Connecting Nutrigenomics to Human Health  Nutrigenomics has significantly changed the way we view our genetic inheritance.  As individuals, we are a combination of  the DNA we inherit from both our mothers and our fathers.  Some genes are said to be more dominant and others are said to be recessive, so that if onen parent has blak hair and the other parent has fair hair, the child is more likely to express the dominant (black in this case) gene and have black hair.

Early geneticists thought that the genetic blueprint we acquire at conception is fixed.  The implications of this are that if you should inherit a particular disease risk from one or both parents, then it is inevitable that you too will express that disease.  It is quite common to see diseases run in families.  If all the men in a family develop heart disease in middle age, it might be assumed that they all inherited the genes which give them this predisposition. 

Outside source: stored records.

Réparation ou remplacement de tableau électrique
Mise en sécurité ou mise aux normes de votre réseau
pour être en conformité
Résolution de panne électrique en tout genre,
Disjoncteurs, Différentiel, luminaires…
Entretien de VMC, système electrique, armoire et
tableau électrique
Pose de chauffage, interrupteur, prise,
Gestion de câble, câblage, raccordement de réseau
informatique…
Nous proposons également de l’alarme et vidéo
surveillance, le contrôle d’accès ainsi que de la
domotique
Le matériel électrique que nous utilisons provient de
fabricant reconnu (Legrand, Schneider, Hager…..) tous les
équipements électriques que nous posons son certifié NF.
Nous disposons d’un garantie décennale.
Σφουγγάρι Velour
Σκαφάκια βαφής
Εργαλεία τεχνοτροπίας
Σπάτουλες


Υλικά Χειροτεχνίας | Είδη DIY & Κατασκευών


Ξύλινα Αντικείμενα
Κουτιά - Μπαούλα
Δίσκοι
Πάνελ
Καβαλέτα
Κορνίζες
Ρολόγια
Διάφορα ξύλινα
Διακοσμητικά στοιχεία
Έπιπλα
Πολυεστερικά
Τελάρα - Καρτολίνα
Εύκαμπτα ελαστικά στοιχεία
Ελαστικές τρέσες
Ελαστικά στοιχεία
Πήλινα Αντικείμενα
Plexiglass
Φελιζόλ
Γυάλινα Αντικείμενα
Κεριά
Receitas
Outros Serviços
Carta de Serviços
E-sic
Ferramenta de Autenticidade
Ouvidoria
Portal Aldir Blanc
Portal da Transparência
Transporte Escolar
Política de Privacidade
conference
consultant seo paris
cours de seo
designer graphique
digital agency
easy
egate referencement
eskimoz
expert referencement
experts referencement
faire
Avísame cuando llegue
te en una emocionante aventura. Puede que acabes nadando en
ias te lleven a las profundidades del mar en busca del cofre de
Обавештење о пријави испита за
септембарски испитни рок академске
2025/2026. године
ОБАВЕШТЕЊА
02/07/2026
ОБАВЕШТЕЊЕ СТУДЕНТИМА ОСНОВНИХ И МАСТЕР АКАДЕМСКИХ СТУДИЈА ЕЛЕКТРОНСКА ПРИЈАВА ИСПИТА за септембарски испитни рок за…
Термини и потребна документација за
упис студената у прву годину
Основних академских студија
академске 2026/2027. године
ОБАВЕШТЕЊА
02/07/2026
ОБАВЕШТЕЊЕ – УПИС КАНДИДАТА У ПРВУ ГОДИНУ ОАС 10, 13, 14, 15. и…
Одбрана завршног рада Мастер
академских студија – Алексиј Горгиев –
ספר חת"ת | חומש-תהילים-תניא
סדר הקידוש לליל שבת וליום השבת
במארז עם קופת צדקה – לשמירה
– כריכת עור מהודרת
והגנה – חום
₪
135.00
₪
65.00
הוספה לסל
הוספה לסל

But there is another possible explanation; it is possible that all the men in that family acquired (not inherited) the same lifestyle habits.  That message  includes the types of foods one chooses.   If the men in that family all ate a diet known to promote heart disease, their risk may have nothing to do with the genes they inherited from their parents.  Acquired lifestyle habits are learned, not inherited.  And this is really the message of Nutrigenomics.   Every morsel of food we consume has the potential to alter the way our genes are expressed, switching on some genes and switching off others.

Knowledge of the foods which enable health-promoting genes to be expressed and disease-promoting genes to remain inactive gives us a measure of control over our own health and well-being.